The joint pain typically occurs at the same time as stomach and bowel flare-ups. However, it’s important to note that this type of arthritis typically doesn’t result in any joint erosion or lasting damage to the joints.

Ankylosing spondylitis and sacroiliitis

Finally, a small percentage of people with Crohn’s disease will develop a more serious condition called ankylosing spondylitis (AS). This progressive inflammatory condition affects your spine’s sacroiliac joints, which are the joints linking your pelvis and lower spine.

Symptoms include pain and stiffness in your lower spine and near the bottom of your back near the pelvis.

Some people may even have symptoms of AS months or years before their Crohn’s disease symptoms appear. This type of arthritis can lead to permanent damage.

Enthesitis and dactylitis

Some people with Crohn’s disease develop enthesitis or dactylitis, which affects small joints like fingers and toes. While enthesitis can make your joints painful and sore, dactylitis makes them swollen and puffy.

If you have aching in your joints without swelling, then you have arthralgia. Roughly 2–35% of people with IBD have arthralgia at some point in their lives.

Arthralgia can occur in many different joints throughout your body. The most common places are your knees, ankles, and hands. When arthralgia is caused by Crohn’s, it doesn’t cause damage to your joints.

It can be tricky to tell if your joint pain is caused by an intestinal condition like Crohn’s disease. No single test can tell you with certainty, but there are some signs to look out for.

Doctors can run a blood test to check for inflammatory markers associated with ankylosing spondylitis. This isn’t fully diagnostic, but it can give clues as to what’s causing your joint pain. Your doctor can also order imaging tests like X-rays and MRIs.

The stomach problems that come with Crohn’s disease may become an issue long before the disease leads to joint pain.
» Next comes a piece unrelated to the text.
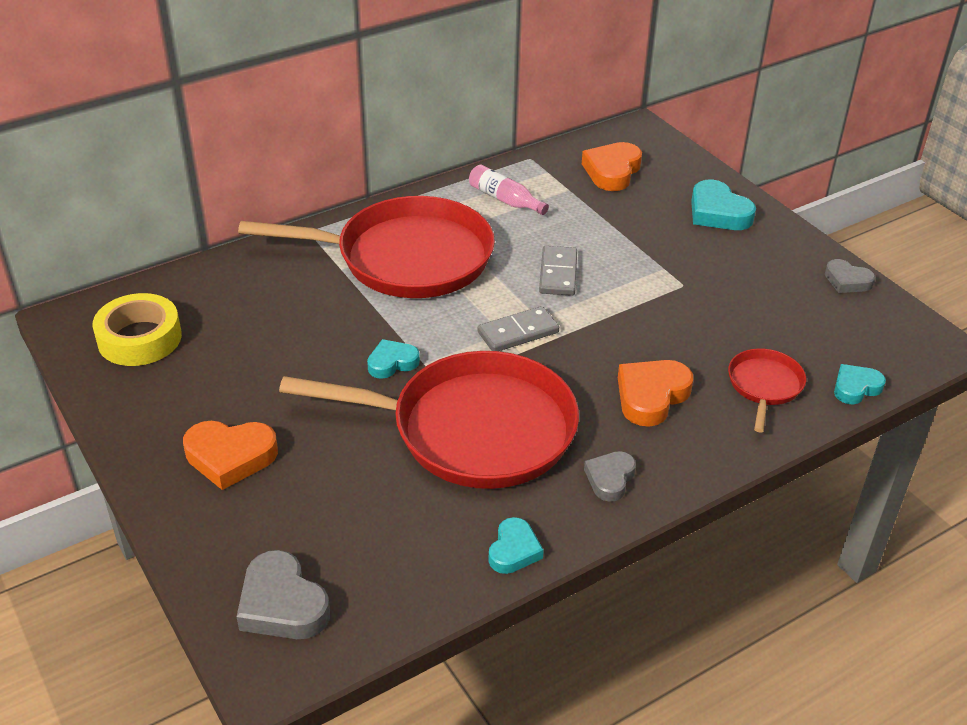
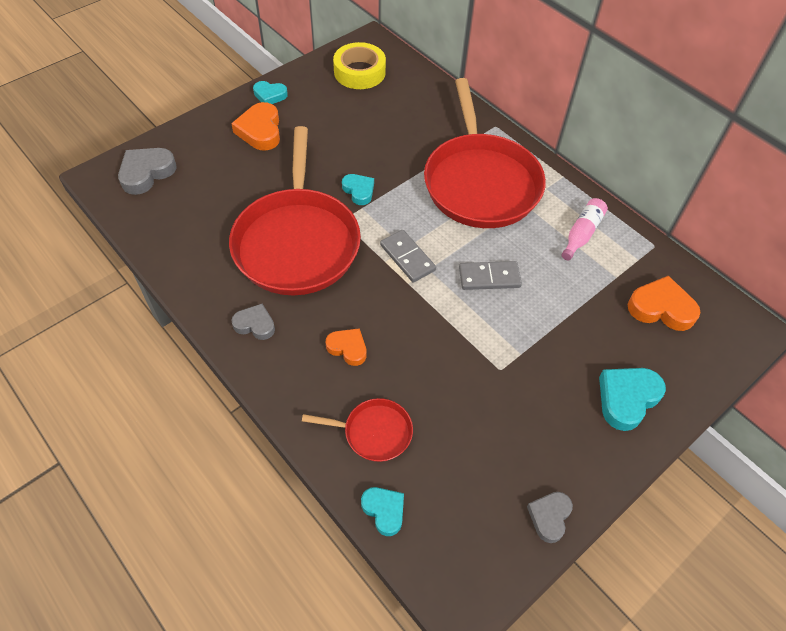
camera: 80 degrees right, 15 degrees up
(514, 550) = (186, 274): turquoise heart -> turquoise heart (270, 95)
(651, 396) = (348, 348): orange heart -> orange heart, size x0.63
Normally, doctors would recommend using nonsteroidal anti-inflammatory drugs (NSAIDs) like aspirin (Bufferin) or ibuprofen (Motrin IB, Aleve) to relieve joint pain and swelling. However, NSAIDs aren’t recommended for people with Crohn’s disease.
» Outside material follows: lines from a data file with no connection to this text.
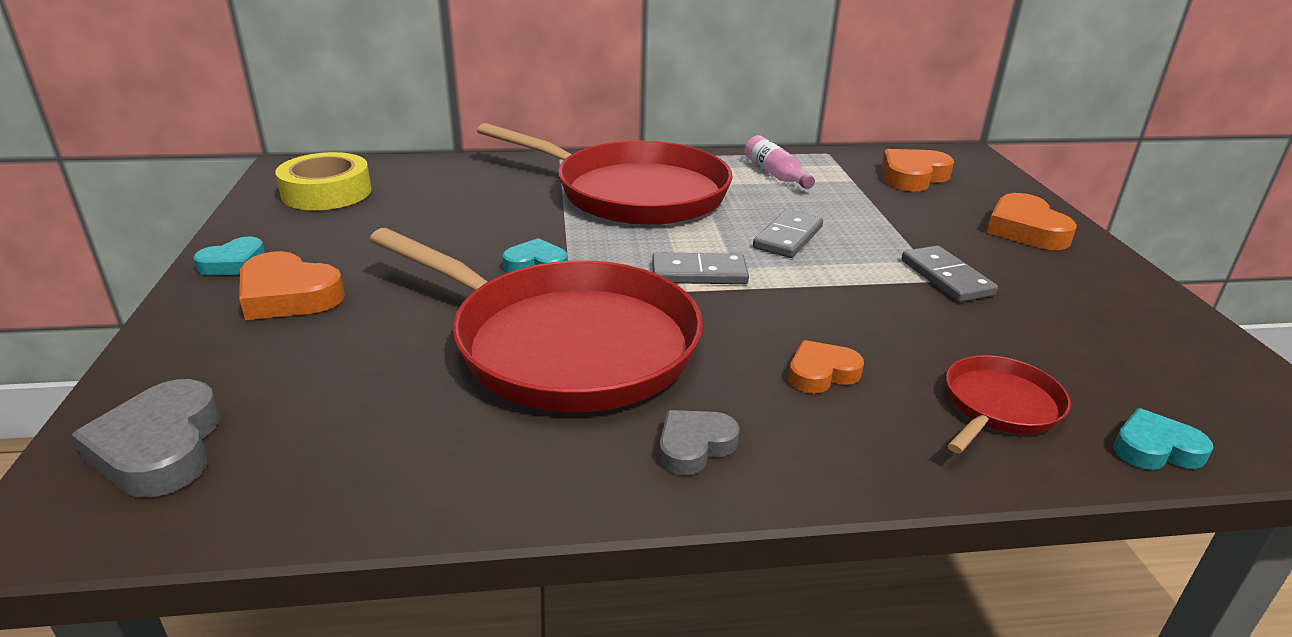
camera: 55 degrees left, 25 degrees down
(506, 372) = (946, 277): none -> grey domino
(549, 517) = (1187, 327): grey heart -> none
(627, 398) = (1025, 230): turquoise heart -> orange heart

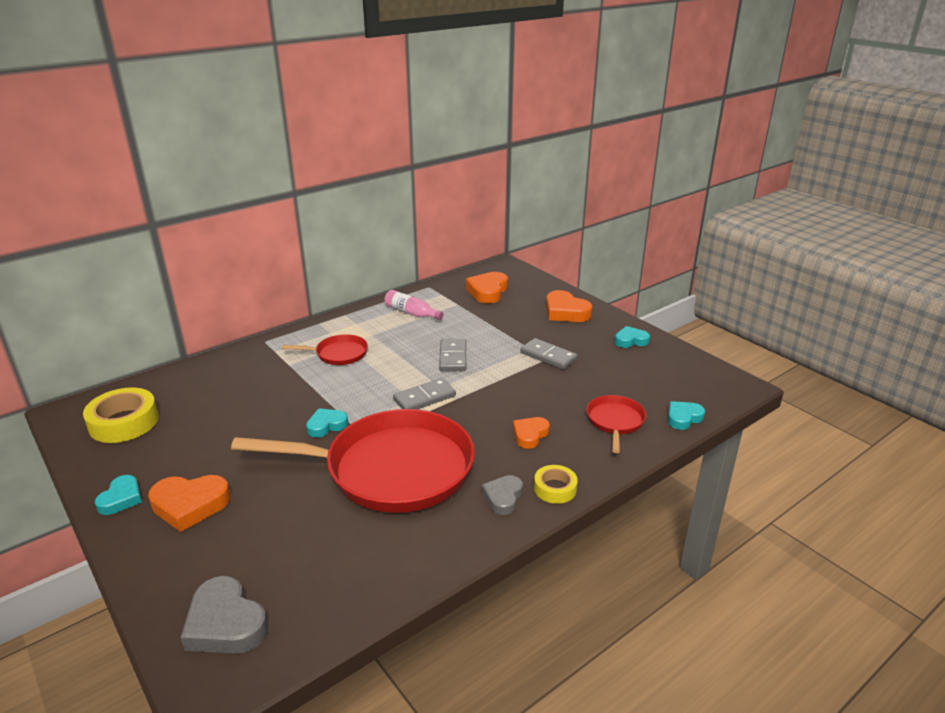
camera: 30 degrees left, 0 degrees up
(634, 193) = (339, 354): red pan -> red pan, size x0.45
(796, 469) = (555, 488): none -> yellow tape
(1123, 298) = (630, 340): none -> turquoise heart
They can irritate your intestinal lining and worsen your symptoms. For minor pain, your doctor may recommend using acetaminophen (Tylenol).
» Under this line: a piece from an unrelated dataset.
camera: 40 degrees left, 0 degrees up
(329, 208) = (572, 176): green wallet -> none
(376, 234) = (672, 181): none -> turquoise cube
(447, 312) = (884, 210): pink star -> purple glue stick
Several prescription drugs are also available to help with joint pain. Many of these treatments overlap with Crohn’s disease medications, including:

In addition to medication, the following at-home techniques might help:

  • resting the affected joint
  • icing and elevating the joint
  • doing certain exercises to reduce stiffness and strengthen muscles around joints that can be prescribed by a physical or occupational therapist

Lifestyle changes

Exercise helps improve the range of motion in your joints and also helps relieve stress. Low impact cardio exercises like swimming, stationary biking, yoga, and tai chi, as well as strength training, may help.

Adjusting your diet may also ease the symptoms of Crohn’s disease, particularly with help from foods that can change the makeup of bacteria in your gut.

Natural remedies

Besides probiotics and prebiotics, you may benefit from taking fish oil supplements. These are high in omega-3 fatty acids, which may reduce inflammation and joint stiffness. However, more research is needed to confirm just how effective fish oil supplements really are.

Acupuncture may also help with the symptoms of both Crohn’s disease and arthritis.

If you’re experiencing joint pain, see your doctor. They may want to perform diagnostic tests to rule out other causes of your pain.

Your doctor may also want to adjust your Crohn’s disease medications. Occasionally, joint pain could be related to side effects of your medication.

Your doctor can recommend a physical therapist to help you develop an exercise program for your joints.

Joint pain for people with Crohn’s disease typically lasts only a short time and usually doesn’t result in permanent damage. Your joint pain will likely improve as your intestinal symptoms improve.

With gastrointestinal symptoms tamed through medication and diet, the outlook for your joints is generally good.

However, if you’ve also received an AS diagnosis, the outlook is more variable. Some people improve over time, while others get progressively worse. With modern treatments, life expectancy for people with AS typically isn’t affected.